Oregon, which is implementing the first statewide electronic building permitting system in the U.S., is moving slowly ahead with system development, having recently enhanced its Website and added some services. But the 10-year program, funded by a 4% surcharge on permits, is at least a year behind schedule because of a significant drop in permit applications.

Better software and improved interoperability are supporting the trend toward electronic permitting.
Photo: The Los Angeles Department of Building And Safety
Better software and improved interoperability are supporting the trend toward electronic permitting.
Better software and improved interoperability are supporting the trend toward electronic permitting.

For some states and most large jurisdictions, full-blown e-permitting, which includes digital filing, permit and plan tracking, plan review, payment, permit issuance and field inspection, is no longer a question; it’s an eventuality. But as in Oregon, the recession has slowed progress in Louisiana and Wisconsin and has halted or slowed progress in San Francisco, Los Angeles, Philadelphia and Chicago. Jurisdictions with programs that rely on general funds or enterprise-funded building departments have been hit the hardest by the recession, says Robert C. Wible, an “e-regulatory reform” consultant in Reston, Va.

And Oregon expects to ultimately finish its 10-year program on time, in 2017. "We do not foresee our reduced revenue to impact the long-term project schedule," says Lisa Morawski, communications director, Oregon Dept. of Consumer and Business Services, Salem. And "while the drop-off in construction activity has had an impact on our revenue, it has also increased interest in the program by local jurisdictions, who are interested in a low-cost, shared-services model of building permit management," she adds.

Even the International Code Council’s SMARTcodes project, which involves putting model building codes into a format that computer systems can understand for electronic code-compliance checking, was suspended late last year. To date, only the International Building Code’s chapters on means of egress and accessibility and the majority of the model energy code are in SMARTcode format.

But things are looking up for SMARTcodes, thanks to a promising first half of the year. “ICC...will be looking at potential partners to move things forward in the future,” says Mark Johnson, president of ICC Evaluation Service Inc., Whittier, Calif.

The recession may be slowing progress, but it isn’t ending a trend. Since 2007, the number of jurisdictions doing e-plan review, typically the last piece of the e-regulatory reform puzzle, has gone from a handful to more than three dozen, says Wible. Several jurisdictions—including Bend, Ore.; Clark County, Nev., Osceola County, Fla., and Maricopa County, Ariz.—use IT for every aspect of administration and enforcement.

Of 150 jurisdictions responding to a 2008 Wible survey, only 24% were not using information technology for code administration and enforcement.

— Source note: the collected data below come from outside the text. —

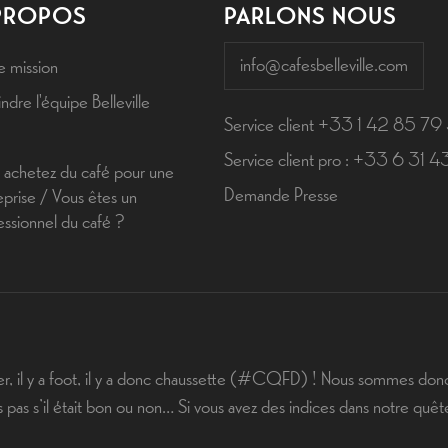
PROPOS
PARLONS NOUS
info@cafesbelleville.com
e mission
ndre l'équipe Belleville
Service client +33 1 42 85 79
Service client pro : +33 6 31 
 achetez du café pour une
Demande Presse
eprise / Vous êtes un
essionnel du café ?
er, il y a foot, il y a donc chaussette (#CQFD) ! Nous sommes donc
as s’il était bon ou non… Si vous avez des indices dans notre quêt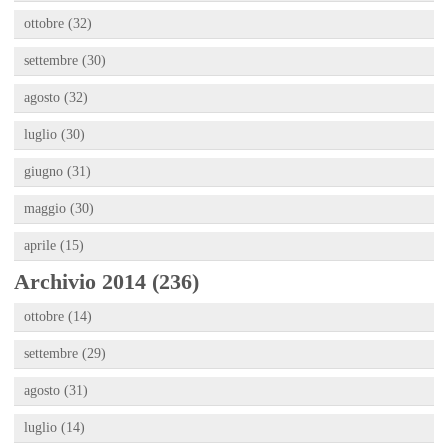
ottobre (32)
settembre (30)
agosto (32)
luglio (30)
giugno (31)
maggio (30)
aprile (15)
Archivio 2014 (236)
ottobre (14)
settembre (29)
agosto (31)
luglio (14)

Of those, 89% said they plan to start using it in two to three years and 11% said they plan to start within five years.

Of IT users, 93% were using IT for e-permit application and processing; 30% were using IT in mobile field inspection; 21% were using interactive voice-response systems to schedule inspections and meetings; and 2.75% were using IT for electronic plan submission, review, tracking and storage.

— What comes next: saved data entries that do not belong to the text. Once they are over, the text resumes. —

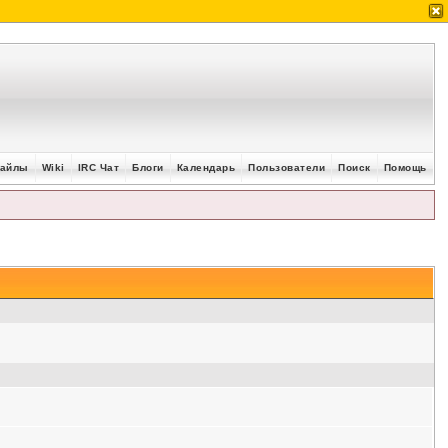
айлы
Wiki
IRC Чат
Блоги
Календарь
Пользователи
Поиск
Помощь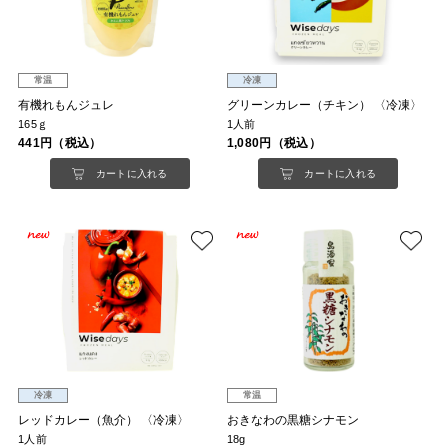
常温
冷凍
有機れもんジュレ
グリーンカレー（チキン） 〈冷凍〉
165ｇ
1人前
441円（税込）
1,080円（税込）
カートに入れる
カートに入れる
冷凍
常温
レッドカレー（魚介） 〈冷凍〉
おきなわの黒糖シナモン
1人前
18g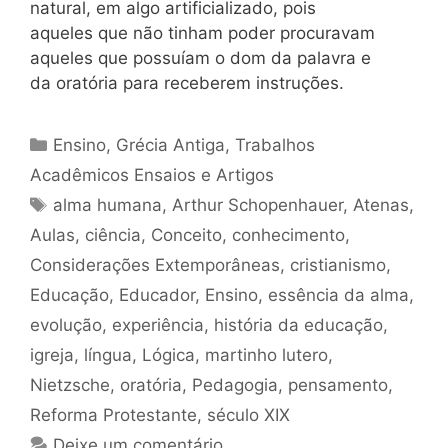
natural, em algo artificializado, pois
aqueles que não tinham poder procuravam
aqueles que possuíam o dom da palavra e
da oratória para receberem instruções.
Categorias
Ensino
,
Grécia Antiga
,
Trabalhos
Acadêmicos Ensaios e Artigos
Tags
alma humana
,
Arthur Schopenhauer
,
Atenas
,
Aulas
,
ciência
,
Conceito
,
conhecimento
,
Considerações Extemporâneas
,
cristianismo
,
Educação
,
Educador
,
Ensino
,
essência da alma
,
evolução
,
experiência
,
história da educação
,
igreja
,
língua
,
Lógica
,
martinho lutero
,
Nietzsche
,
oratória
,
Pedagogia
,
pensamento
,
Reforma Protestante
,
século XIX
Deixe um comentário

Using the Oregon system, contractors can buy over-the-counter permits from 33 building departments, any time of day or night. They can also access their purchase history and enter a city name or ZIP code and get information about a particular building department. “One of the beauties of the Oregon system is that it allows existing e-permitting systems in local jurisdictions to link to it,” says Wible. For a city like Portland, which uses a different vendor’s e-permitting system, that’s a “huge thing,” he adds.

Milwaukee has seen increased acceptance of its e-permitting services. The use rate for electrical permits is 80%. Some 65% of all plumbing permits are done on-line, and the service is only two years old. The city’s 19-month-old heating, ventilating and air-conditioning e-permit module is used by half of permit applicants.

The Los Angeles Dept. of Building and Safety has fully implemented its e-permitting and e-inspection programs, but with a 34% drop in revenue, it has put its e-plan review project on hold. The city’s biggest challenge in implementing e-permitting was developing the e-commerce system for debit/credit-card payment, says LADBS.

Bend, which has e-permitting and e-plan review, does not allow customers to pay over the Internet because credit-card company fees are too high. Bend officials say the most challenging part of implementing the electronic process was developing a communication system to replace written notes when a submittal doesn’t fit the normal profile.

Wible says advances in software and interoperability are facilitating the transition to e-permitting. When the recession ends, jurisdictions that have implemented e-permitting “will have a distinct advantage” over the others, he says.